Hi,

I have trained a composition of conditional normalizing flows (cond. affine couplings) in order to sample from a high dimensional, multimodal distribution. Specifically I use a `ConditionalDenseNN`

(with `input_dims = 1800`

, `context_dim = 102`

, `split_dim = 900`

, `hidden_dims = [512, 512]`

, `param_dims = [900, 900]`

) for a `ConditionalAffineCoupling`

along with permutations and batch_norm. The total network is composed of 32 of these flows.

This works totally fine when training with the NLL (e.g. -flows.log_prob( x, y).mean() )

I then have the following distribution instance:

`cond_posterior = pyro.distributions.ConditionalTransformedDistribution(flows.base_dist, flows.generative_flows).condition(y)`

where the `flows.base_dist`

distribution is a `dist.Normal`

instance and `flows.generative_flows`

is a list of the composable flows (affine, permutation and batch_norm x32). If I sample from this distribution everything works perfectly.

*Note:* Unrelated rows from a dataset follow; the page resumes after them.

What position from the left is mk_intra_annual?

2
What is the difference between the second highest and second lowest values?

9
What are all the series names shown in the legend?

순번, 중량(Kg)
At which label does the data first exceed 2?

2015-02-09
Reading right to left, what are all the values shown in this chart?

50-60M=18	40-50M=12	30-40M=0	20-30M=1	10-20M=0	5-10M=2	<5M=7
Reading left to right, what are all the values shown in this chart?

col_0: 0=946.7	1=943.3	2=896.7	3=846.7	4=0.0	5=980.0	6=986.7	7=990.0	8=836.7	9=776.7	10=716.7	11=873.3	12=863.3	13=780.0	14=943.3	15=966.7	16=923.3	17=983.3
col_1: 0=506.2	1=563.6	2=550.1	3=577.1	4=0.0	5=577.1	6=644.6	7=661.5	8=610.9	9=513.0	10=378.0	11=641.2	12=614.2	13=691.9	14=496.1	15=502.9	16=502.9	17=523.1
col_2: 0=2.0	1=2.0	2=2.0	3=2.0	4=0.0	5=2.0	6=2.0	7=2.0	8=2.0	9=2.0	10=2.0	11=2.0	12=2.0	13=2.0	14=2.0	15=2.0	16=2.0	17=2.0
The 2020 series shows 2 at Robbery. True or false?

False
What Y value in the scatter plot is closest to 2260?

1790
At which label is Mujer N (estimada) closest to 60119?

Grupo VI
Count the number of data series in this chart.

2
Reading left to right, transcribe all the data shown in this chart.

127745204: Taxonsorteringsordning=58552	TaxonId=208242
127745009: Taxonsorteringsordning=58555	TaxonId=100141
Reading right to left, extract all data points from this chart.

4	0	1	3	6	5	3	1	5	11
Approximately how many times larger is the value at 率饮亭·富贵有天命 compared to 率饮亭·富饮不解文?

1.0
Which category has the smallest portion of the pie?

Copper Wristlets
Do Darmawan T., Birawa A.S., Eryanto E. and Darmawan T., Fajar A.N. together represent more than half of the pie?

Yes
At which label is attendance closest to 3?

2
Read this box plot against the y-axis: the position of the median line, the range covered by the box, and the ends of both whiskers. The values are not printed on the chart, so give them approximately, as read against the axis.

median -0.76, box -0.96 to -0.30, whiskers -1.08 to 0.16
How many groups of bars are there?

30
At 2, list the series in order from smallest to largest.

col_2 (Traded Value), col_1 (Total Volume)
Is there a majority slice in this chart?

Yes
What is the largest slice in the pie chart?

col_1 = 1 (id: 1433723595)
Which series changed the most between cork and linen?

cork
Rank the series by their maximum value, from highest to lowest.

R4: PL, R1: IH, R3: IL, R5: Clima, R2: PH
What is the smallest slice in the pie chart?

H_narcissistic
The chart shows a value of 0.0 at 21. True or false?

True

Given the trained flows I want to estimate the MAP of the transformed distribution and I do this following the pyro tutorials:

```
def model(samples = 1):
with pyro.plate("condition",samples):
coeffs = pyro.sample("coeffs", cond_posterior)
```

and

```
autoguide_w = pyro.infer.autoguide.AutoDelta(model)
num_iters = 4000
optim = pyro.optim.ClippedAdam({"lr": 1e-6,'eps':1e-6})
svi = pyro.infer.SVI(model,
autoguide_w,
optim,
loss=pyro.infer.Trace_ELBO())
for i in range(num_iters):
elbo = svi.step()
```

However this results in the flows distribution (e.g. cond_posterior) outputting nans when sampled after the first iteration (and hence out of the support of the autoguide) and everytime i run the last part of the code at least once, I get nans when sampling from the same distribution, which originally gave me values of the transformed distribution.

So the question is am I doing something wrong?